FILE - NASA’s Lunar Lasercom Optical Communications Telescope Laboratory (OCTL) Terminal, sending a laser beam to the moon.
FILE - NASA’s Lunar Lasercom Optical Communications Telescope Laboratory (OCTL) Terminal, sending a laser beam to the moon.
Lasers, the highly concentrated light beams once considered unsuitable for long-distance communications, may become the best way to transmit large amounts of data across deep space.

Scientists at the U.S. National Institute of Standards and Technology and NASA’s Jet Propulsion Laboratory say they have developed a tiny array of superconducting light sensors sensitive enough to detect the smallest particle of light - a single photon. Even more, the chip can detect the position - left or right, up or down - of each photon that hits the array.
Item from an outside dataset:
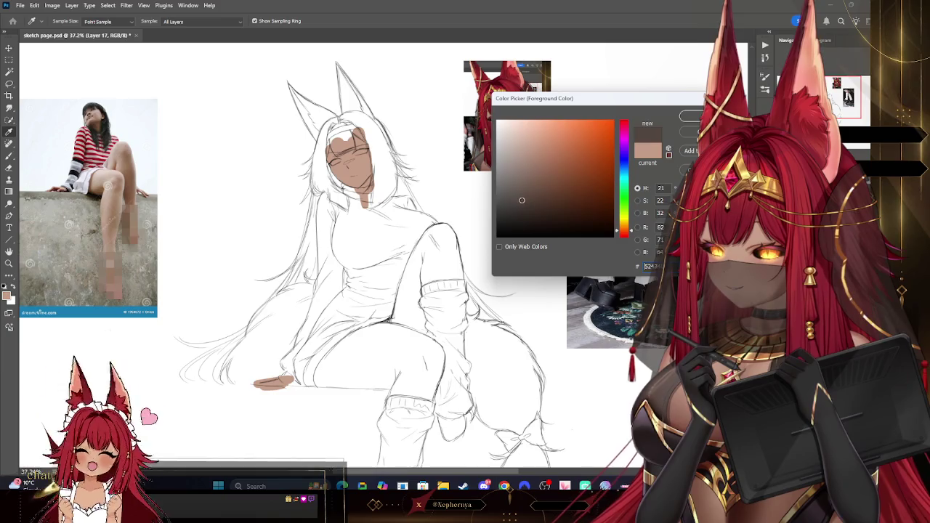
Paint the raised leg and upper leg flat dark brown
click(673, 115)
drag(408, 291, 434, 233)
Light signals can be coded by the position of each photon, and also by the time intervals as they are transmitted. Researchers say this makes possible the transfer of very large volumes of information, more quickly and at lower cost than by using radio - the current standard for data communications in space.

Researchers say the sensors can absorb data from tens of millions of photons per second, and they expect future versions will be capable ot decoding one billion photons per second.

In a recent real-world test of the technique, scientists used arrays of laser sensors to exchange data with a NASA spacecraft orbiting the moon at a rate six times faster than the best radio communications available. Researchers say the laser-based system weighs half as much as comparable radio devices and uses 25 percent less power.